In Conversation With Elvis Shackleton #3

Added on 06 November 2009

In the third in a series of informal discussions to mark the end of the long running Barney Thomson crime series, Long Midnight Publishing Publicity Director, Elvis Shackleton talks to author Douglas Lindsay about A Prayer For Barney Thomson.

ES: So, tell us how this one came about. Were you planning the third while you were writing the second?

DL: No, this one was a three-line whip. I liked the second, but after that I'd had enough. I never meant Barney to stretch on indefinitely, like the universe or Coronation Street. I thought two would do it...

ES: That wouldn't have been a series.

DL: No, and that would have been fine. But my agent talked to Piatkus, and they said, basically, we want a third Barney novel or we don't want anything.

ES: Gosh, you must have felt disrespected?

DL: Well, you know, it was still in the late 90's. You just got on with it back then. Feeling disrespected is a more modern phenomenon.

ES: What did you want to write?

DL: I had this great idea for an epic, sweeping novel of the sea, a haunting tale, set in an old whaling town on the east coast of Scotland. It was going to be kind of Moby Dick meets Star Wars, with a Nazi vampire zombie element thrown in.

ES: And Piatkus said no? That's weird.

DL: Tell me about it.

ES: But you know, what exactly is a vampire zombie? Vampires are the essence of dark malevolent sophistication. Their ways are artifice and sophistry, guile, cunning, and perfidious subtlety. They are suave and cool, the classic poisoned chalice. The zombie, on the other hand, is at the opposite end of the scale. The zombie is a thuggish, unthinking killing machine, a brute intent on the savage farming of human flesh. Maybe that's why Piatkus said no.

DL: Possibly. But I liked the juxtaposition.

ES: So, your natural creative urges had been squashed. Tell us about writing the novel.

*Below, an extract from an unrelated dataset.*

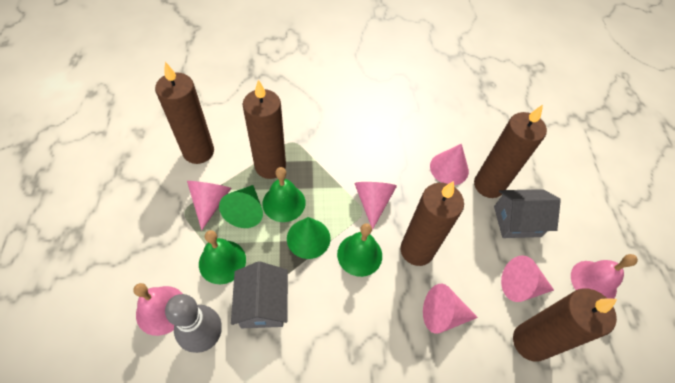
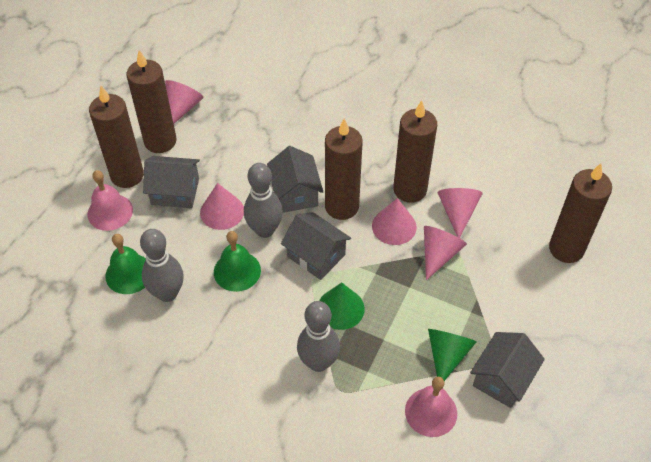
green bell: [199,230,246,284] [263,167,306,222] [337,223,382,277] = 3 -> [105,234,146,294] [214,231,261,292] = 2
grey bowling pin: [165,294,222,353] = 1 -> [140,229,184,302] [244,163,283,238] [297,301,340,372] = 3
grey house: [231,261,288,328] [494,189,561,238] = 2 -> [143,156,200,208] [267,146,323,213] [281,212,351,280] [470,332,545,408] = 4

DL: Well, at the time I was working a standard nine hour day in a Somerset cheese mine. We had a one year-old, and my wife was pregnant. So, I ended up writing this novel at 11 o'clock at night and at five in the morning.

ES: Which explains why this is the darkest of all Barney novels.

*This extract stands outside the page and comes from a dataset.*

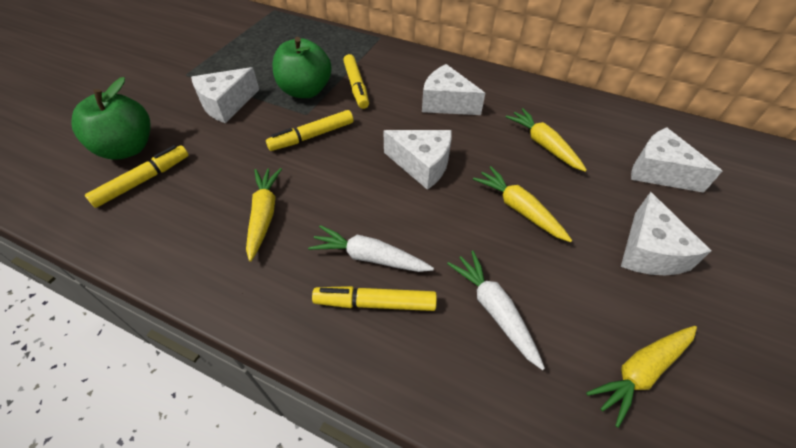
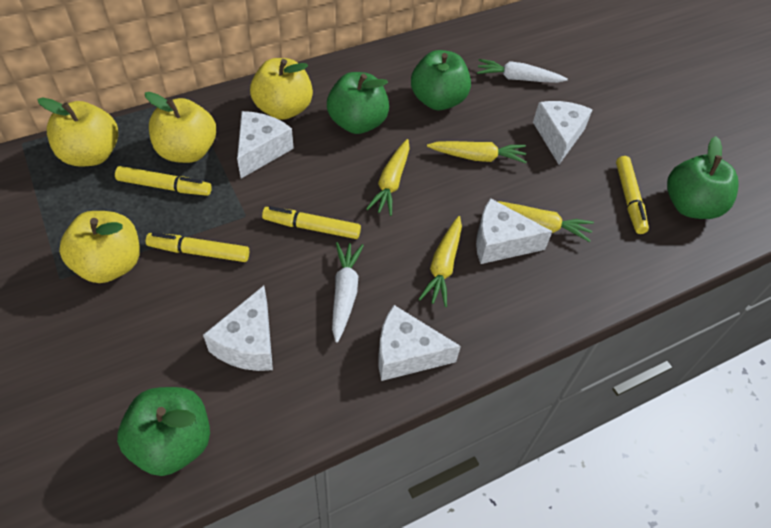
green apple: [71,77,150,160] [272,37,331,98] = 2 -> [117,387,210,476] [327,72,389,134] [411,50,471,110] [667,136,739,219] = 4
yellow apple: none = 0 -> [37,97,118,167] [59,211,140,283] [145,92,216,163] [250,58,313,120] = 4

DL: Yep. I didn't really want to be writing it, and when I did, I was tired. I sat down one day to start it off, with no idea of where I was going, and there in front of me was the script for the movie My Name Is Joe. The idea for the basic concept - Barney Thomson being part of a Murderer's Anonymous group - came to me and I was off.

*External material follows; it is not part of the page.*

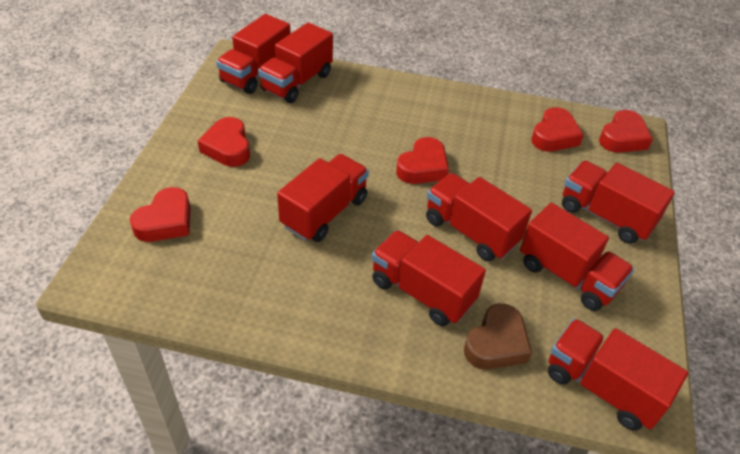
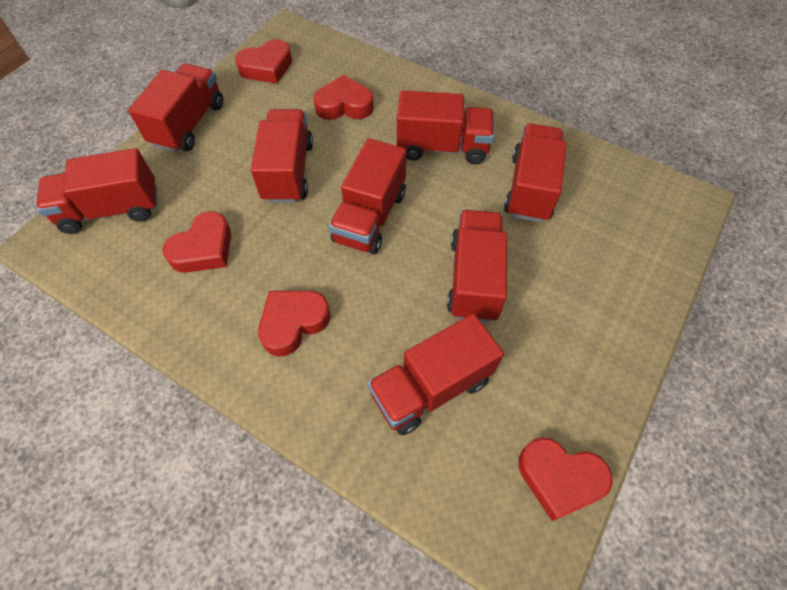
brown heart: [464,303,532,370] = 1 -> none = 0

ES: And you killed off many of your main characters?

DL: Well, I was tired. And in the end I didn't kill off as many as I would have liked, as the editor at Piatkus sent it back and asked that it be cheered up a bit.

ES: So, you put some jokes in?

DL: Let's not get carried away.

ES: All these years later, where do you think it stand in the panoply of Barney Thomson novels?

DL: I hate it. I'd like to re-write it to include some vampire zombie scenes.